Mr Johnson asked the public not to go out on Friday night, thinking they are "invincible".

Are the shops open?

Yes, shops remain open.

The Government has advised people not to leave the house without good reason, but supermarkets, pharmacies, clothing shops and other businesses are allowed to operate.

A Whitehall source told The Telegraph: “It doesn’t seem logical to close the pubs and cafes and restaurants but keep clothing stores open when few people are actually going in there and making purchases.”

It is possible that non-essential shops will be closed in future, but they have not been part of the Government's strategy yet.

Is the Tube running?

Yes, the London Underground is still running, but with a restricted service. 40 underground stations that do not sit on intersections of tube lines have already been closed, reducing the service offered, and the Waterloo and City line, primarily used by commuters, has been closed.

The Night Tube, which runs an all-night service on Fridays and Saturdays, has been suspended.
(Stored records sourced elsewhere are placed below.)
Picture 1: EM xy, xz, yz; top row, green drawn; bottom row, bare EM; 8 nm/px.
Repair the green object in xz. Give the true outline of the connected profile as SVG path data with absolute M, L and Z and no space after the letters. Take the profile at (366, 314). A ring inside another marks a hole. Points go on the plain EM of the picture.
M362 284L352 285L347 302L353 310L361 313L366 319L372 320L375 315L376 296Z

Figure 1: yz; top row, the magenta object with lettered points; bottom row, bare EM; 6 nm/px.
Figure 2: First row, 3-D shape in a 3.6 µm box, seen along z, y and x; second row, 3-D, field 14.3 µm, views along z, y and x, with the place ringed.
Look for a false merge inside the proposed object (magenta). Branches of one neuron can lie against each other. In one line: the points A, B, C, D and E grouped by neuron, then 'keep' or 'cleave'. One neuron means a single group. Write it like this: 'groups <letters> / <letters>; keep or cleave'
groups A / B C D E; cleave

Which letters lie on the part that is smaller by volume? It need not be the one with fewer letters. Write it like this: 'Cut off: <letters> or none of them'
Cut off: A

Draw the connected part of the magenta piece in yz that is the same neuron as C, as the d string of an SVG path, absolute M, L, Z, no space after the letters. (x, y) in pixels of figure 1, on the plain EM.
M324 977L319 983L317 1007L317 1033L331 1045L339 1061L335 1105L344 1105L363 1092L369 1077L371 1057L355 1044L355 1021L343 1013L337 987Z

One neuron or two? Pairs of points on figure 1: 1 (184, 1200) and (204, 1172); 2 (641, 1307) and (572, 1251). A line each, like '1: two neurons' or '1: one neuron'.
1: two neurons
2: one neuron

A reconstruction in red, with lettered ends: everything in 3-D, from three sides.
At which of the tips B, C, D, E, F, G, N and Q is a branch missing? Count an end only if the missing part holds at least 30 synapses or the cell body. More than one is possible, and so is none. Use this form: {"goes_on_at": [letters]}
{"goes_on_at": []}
Sadiq Khan, Mayor of London, said the transport network is being kept open primarily for key workers to travel to work.

Let me be clear:

Londoners must stop all non-essential use of public transport now.

This is a matter of public safety. pic.twitter.com/un39HlJ9Xx

— Mayor of London (@MayorofLondon) March 20, 2020

“London will get through these extraordinarily challenging times and ensuring the capital’s critical workers can move around the city will be crucial,” he said.
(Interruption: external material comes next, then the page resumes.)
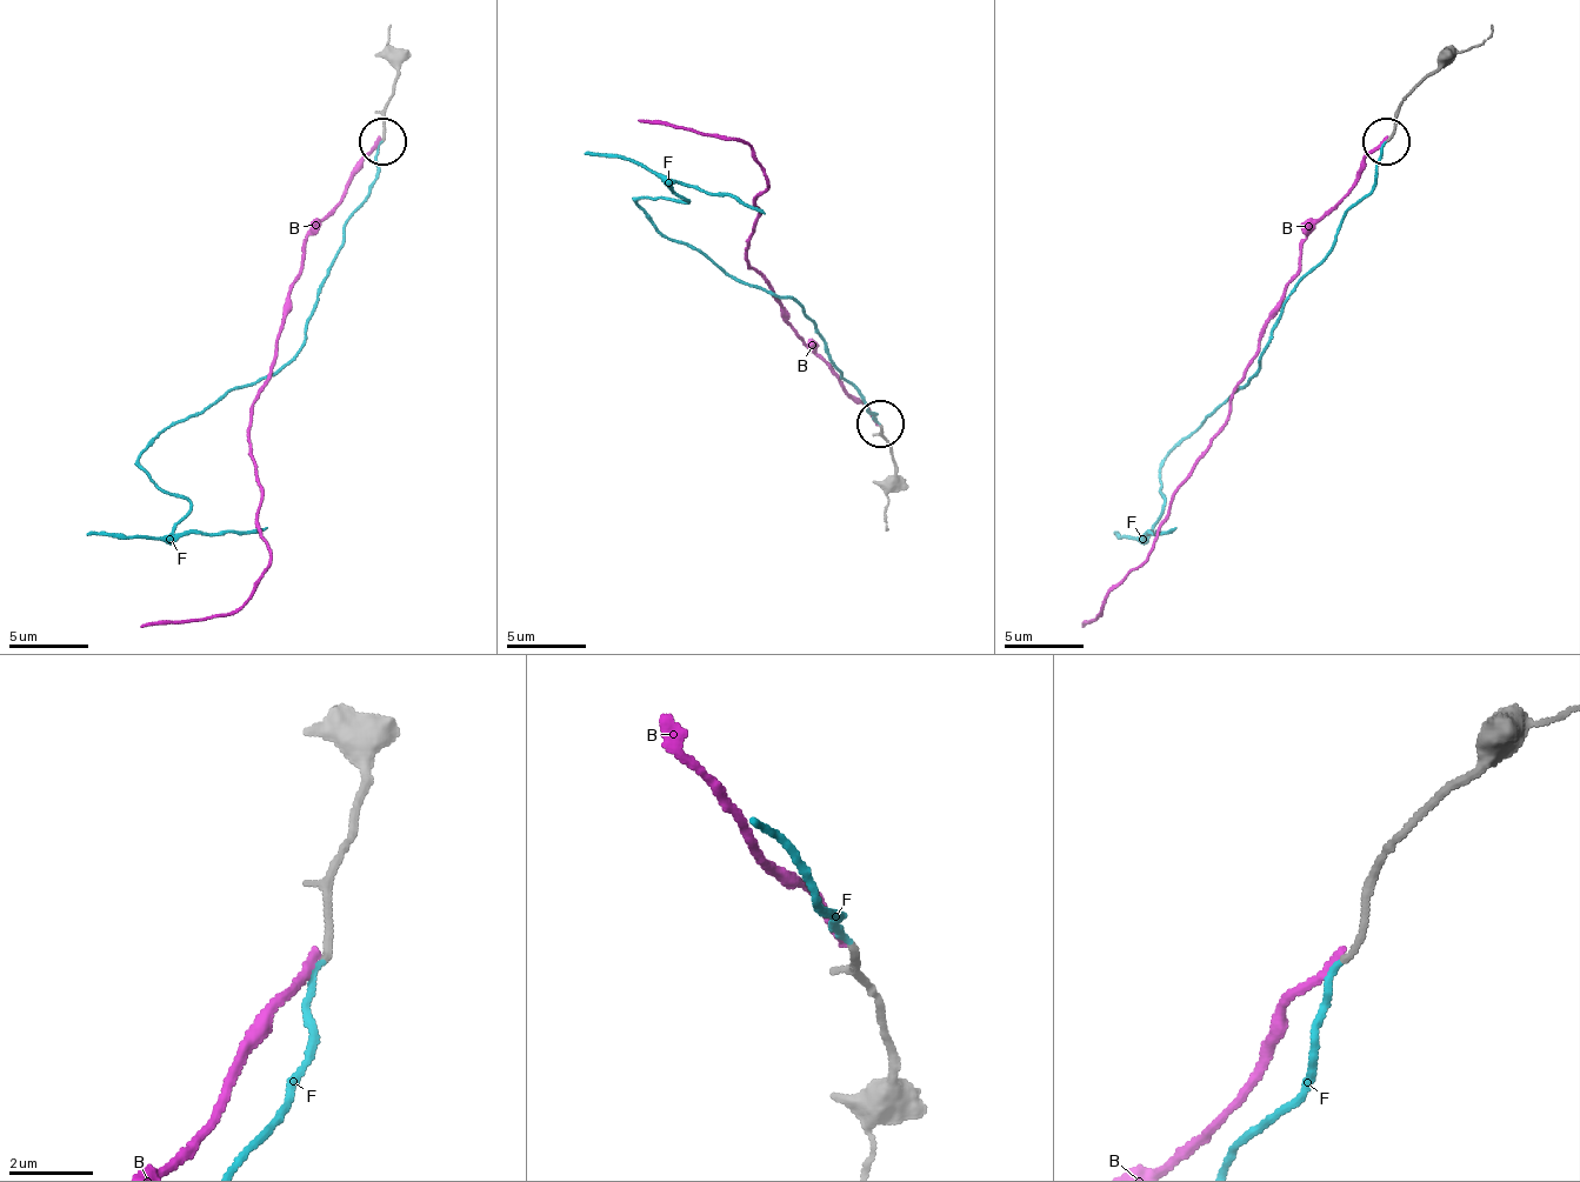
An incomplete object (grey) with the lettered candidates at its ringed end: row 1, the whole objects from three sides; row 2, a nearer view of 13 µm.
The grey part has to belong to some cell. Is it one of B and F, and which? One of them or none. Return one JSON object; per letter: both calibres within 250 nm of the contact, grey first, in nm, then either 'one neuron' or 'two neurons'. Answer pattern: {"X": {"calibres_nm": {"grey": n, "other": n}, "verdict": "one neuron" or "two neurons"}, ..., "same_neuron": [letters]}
{"B": {"calibres_nm": {"grey": 170, "other": 170}, "verdict": "two neurons"}, "F": {"calibres_nm": {"grey": 160, "other": 150}, "verdict": "one neuron"}, "same_neuron": ["F"]}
"Frontline staff across our health and care service – as well as those ensuring Londoners stay safe and can access food and other essentials – should be commended for their hard work.”
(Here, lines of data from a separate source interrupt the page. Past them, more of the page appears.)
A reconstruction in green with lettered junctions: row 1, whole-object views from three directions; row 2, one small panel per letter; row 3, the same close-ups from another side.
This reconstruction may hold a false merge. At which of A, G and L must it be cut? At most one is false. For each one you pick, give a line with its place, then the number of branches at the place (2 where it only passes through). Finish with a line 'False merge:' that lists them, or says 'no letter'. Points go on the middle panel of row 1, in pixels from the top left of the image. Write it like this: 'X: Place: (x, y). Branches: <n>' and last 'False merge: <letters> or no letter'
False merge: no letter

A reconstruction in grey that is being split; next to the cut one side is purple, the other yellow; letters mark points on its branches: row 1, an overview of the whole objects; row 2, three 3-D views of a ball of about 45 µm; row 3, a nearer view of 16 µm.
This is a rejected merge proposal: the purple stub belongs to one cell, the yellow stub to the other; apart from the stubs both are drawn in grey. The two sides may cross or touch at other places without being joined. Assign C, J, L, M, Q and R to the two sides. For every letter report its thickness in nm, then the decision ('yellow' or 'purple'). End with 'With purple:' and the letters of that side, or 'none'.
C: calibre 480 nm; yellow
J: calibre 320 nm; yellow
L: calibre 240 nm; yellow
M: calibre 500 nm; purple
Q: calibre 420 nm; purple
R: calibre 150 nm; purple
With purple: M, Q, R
Are buses running in London?

Yes, buses are running, but with a reduced service. Sadiq Khan said the bus network would now offer a similar service to a regular Saturday.

The night bus network will continue to provide workers with a reliable night option on Friday and Saturday nights, while the Underground is no longer running, and throughout the week.

TfL has asked that, in line with Government guidance, people do not travel by any means unless their journey is absolutely necessary.

Can I leave the house?

Government advice suggests you do not leave the house unless you absolutely must. Members of the public practicing social distancing can leave the house to shop for food and other essentials, and to exercise, providing they keep a safe distance from others (around 2m). The Government has also requested that people work from home if possible.

People who are self-isolating because they have exhibited symptoms of coronavirus are not to leave the house, even to shop, but can use their gardens or exercise outdoors at a safe distance.

Can I travel out of London during lockdown?

Yes. There has been no restriction of travel in and out of the capital, and the Government has explicitly ruled out introducing roadblocks or other travel bans.

However, the Government’s guidance is that people do not make unnecessary trips, which includes road and rail journeys in and out of the capital.

Can I be fined for not following the government guidelines?

No, there is currently no penalty for breaching social distancing or self-isolation guidelines. However, the Coronavirus Bill due to be introduced in the Commons on Monday does include scope for the Government to detain people it suspects of being carriers of the disease, or fine people who refused to be tested £1,000.

Will the Army be called in to help?

It seems likely the British Army will be called in to help. Twenty thousand troops are on standby to help emergency services to respond to coronavirus, in the same way as the Army often helps with flood responses.

Around 150 military personnel will also be trained to drive oxygen tankers to support the NHS if required, and reservists may be called up to assist with coronavirus response.